▶ [Instructions to follow]: From the records below, copy each line in which the string "level" occurs.

# # # #

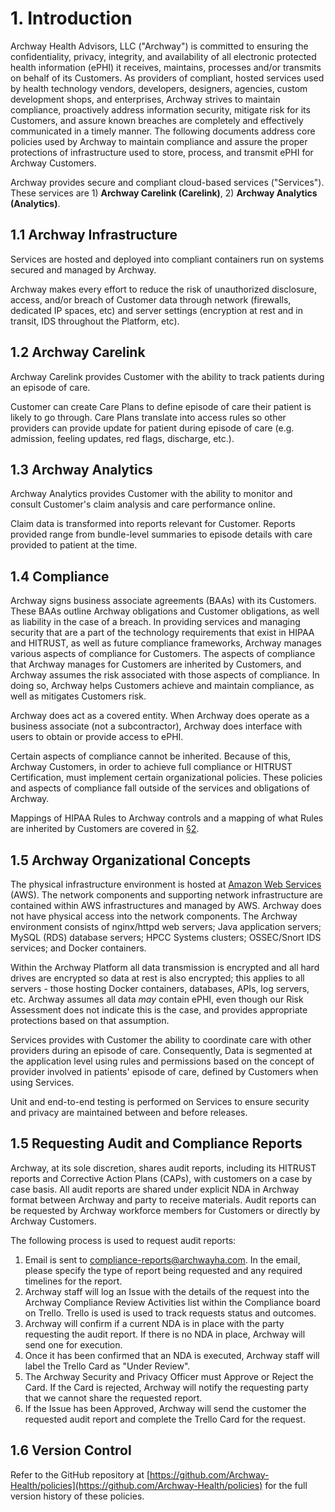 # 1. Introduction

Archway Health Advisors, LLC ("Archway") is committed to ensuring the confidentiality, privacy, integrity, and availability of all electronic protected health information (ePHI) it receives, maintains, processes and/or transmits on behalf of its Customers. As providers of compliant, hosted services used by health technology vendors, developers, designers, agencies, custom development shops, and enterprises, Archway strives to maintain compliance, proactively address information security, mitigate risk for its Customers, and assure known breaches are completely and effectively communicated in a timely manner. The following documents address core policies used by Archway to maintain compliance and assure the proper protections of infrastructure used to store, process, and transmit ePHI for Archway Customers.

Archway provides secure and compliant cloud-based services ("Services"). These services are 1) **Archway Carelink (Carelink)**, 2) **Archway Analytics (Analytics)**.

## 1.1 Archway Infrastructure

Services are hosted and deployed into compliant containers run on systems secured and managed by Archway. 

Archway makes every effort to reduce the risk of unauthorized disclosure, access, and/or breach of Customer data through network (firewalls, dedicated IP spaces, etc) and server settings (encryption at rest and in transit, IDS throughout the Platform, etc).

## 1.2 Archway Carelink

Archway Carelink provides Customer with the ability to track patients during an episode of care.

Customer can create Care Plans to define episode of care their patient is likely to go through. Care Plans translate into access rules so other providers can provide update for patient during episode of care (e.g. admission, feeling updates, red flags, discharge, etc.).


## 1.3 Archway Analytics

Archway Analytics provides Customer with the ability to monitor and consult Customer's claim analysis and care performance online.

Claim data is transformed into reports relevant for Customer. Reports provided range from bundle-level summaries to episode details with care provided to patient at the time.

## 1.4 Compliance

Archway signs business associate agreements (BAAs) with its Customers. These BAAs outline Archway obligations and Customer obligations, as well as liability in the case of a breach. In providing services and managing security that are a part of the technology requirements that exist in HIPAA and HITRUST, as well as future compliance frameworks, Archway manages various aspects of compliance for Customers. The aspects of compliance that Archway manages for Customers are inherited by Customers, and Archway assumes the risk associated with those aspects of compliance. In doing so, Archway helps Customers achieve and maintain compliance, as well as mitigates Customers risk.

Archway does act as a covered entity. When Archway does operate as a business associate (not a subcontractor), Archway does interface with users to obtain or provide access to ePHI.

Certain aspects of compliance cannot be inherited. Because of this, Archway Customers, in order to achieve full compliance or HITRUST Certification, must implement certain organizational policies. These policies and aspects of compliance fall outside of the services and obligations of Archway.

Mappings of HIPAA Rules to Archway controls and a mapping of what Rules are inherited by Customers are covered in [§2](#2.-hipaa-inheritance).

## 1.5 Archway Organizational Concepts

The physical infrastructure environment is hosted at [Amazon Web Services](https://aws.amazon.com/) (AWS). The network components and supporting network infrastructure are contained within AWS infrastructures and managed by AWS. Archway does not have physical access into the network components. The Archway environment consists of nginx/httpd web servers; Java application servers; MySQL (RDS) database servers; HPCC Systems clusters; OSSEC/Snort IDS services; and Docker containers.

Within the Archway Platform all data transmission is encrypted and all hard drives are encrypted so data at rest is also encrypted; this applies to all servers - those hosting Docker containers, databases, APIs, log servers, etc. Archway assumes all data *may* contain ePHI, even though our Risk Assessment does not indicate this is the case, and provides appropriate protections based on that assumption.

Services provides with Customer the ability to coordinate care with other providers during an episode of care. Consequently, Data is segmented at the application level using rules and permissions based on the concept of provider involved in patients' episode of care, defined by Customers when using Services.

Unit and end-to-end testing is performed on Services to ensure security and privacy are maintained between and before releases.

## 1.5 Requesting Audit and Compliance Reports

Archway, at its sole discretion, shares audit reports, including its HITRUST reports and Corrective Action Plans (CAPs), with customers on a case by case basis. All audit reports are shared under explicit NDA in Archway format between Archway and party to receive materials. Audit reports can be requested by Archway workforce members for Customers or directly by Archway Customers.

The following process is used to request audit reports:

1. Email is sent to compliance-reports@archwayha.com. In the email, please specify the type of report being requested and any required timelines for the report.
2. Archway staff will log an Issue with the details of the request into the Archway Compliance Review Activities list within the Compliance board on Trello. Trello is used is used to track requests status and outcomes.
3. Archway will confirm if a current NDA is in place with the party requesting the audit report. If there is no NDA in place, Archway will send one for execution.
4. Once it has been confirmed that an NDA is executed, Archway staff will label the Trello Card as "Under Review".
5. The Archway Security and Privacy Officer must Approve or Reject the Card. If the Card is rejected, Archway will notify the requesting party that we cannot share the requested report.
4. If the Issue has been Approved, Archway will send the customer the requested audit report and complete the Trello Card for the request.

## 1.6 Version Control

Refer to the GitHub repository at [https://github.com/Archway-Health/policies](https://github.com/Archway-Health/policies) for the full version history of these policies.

# # # #

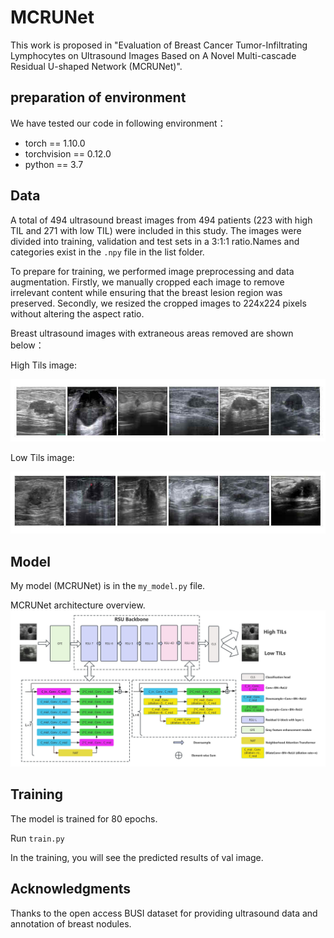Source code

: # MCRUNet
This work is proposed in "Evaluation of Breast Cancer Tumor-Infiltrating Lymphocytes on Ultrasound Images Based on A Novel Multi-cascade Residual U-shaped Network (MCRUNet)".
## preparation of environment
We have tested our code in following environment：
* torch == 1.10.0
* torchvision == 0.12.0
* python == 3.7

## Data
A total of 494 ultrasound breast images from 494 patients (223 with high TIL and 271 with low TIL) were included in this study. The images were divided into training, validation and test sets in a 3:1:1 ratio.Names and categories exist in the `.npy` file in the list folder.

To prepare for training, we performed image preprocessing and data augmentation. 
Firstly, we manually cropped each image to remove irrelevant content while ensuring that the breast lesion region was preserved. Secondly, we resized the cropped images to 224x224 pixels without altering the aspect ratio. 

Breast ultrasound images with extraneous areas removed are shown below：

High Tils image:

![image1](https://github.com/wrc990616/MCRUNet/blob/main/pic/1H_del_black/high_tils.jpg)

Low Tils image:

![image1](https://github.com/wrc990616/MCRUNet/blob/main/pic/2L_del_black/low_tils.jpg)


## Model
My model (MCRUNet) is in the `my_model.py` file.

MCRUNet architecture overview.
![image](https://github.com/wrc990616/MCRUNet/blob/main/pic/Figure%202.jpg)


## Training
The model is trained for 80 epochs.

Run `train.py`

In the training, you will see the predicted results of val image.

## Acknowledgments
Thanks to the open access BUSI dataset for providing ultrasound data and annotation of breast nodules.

# # # #

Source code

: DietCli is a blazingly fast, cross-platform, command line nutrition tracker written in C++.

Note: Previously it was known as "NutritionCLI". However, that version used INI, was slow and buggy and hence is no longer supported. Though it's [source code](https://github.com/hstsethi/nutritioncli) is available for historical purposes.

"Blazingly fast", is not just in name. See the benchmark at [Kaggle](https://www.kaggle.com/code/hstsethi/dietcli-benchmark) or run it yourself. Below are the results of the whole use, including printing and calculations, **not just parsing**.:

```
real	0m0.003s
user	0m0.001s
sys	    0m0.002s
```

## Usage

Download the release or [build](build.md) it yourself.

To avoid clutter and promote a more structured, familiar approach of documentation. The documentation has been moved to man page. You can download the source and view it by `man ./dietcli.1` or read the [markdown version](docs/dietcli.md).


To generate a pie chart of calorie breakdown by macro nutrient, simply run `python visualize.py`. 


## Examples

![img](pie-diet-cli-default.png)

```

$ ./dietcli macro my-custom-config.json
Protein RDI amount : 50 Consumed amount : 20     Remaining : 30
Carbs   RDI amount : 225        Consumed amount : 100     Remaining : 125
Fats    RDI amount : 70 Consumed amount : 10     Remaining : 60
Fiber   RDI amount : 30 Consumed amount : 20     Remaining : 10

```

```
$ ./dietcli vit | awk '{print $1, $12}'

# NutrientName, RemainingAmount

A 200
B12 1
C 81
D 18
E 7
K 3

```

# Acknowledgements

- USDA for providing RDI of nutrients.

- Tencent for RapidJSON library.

# # # #

▶ [Answer]:
Claim data is transformed into reports relevant for Customer. Reports provided range from bundle-level summaries to episode details with care provided to patient at the time.
Services provides with Customer the ability to coordinate care with other providers during an episode of care. Consequently, Data is segmented at the application level using rules and permissions based on the concept of provider involved in patients' episode of care, defined by Customers when using Services.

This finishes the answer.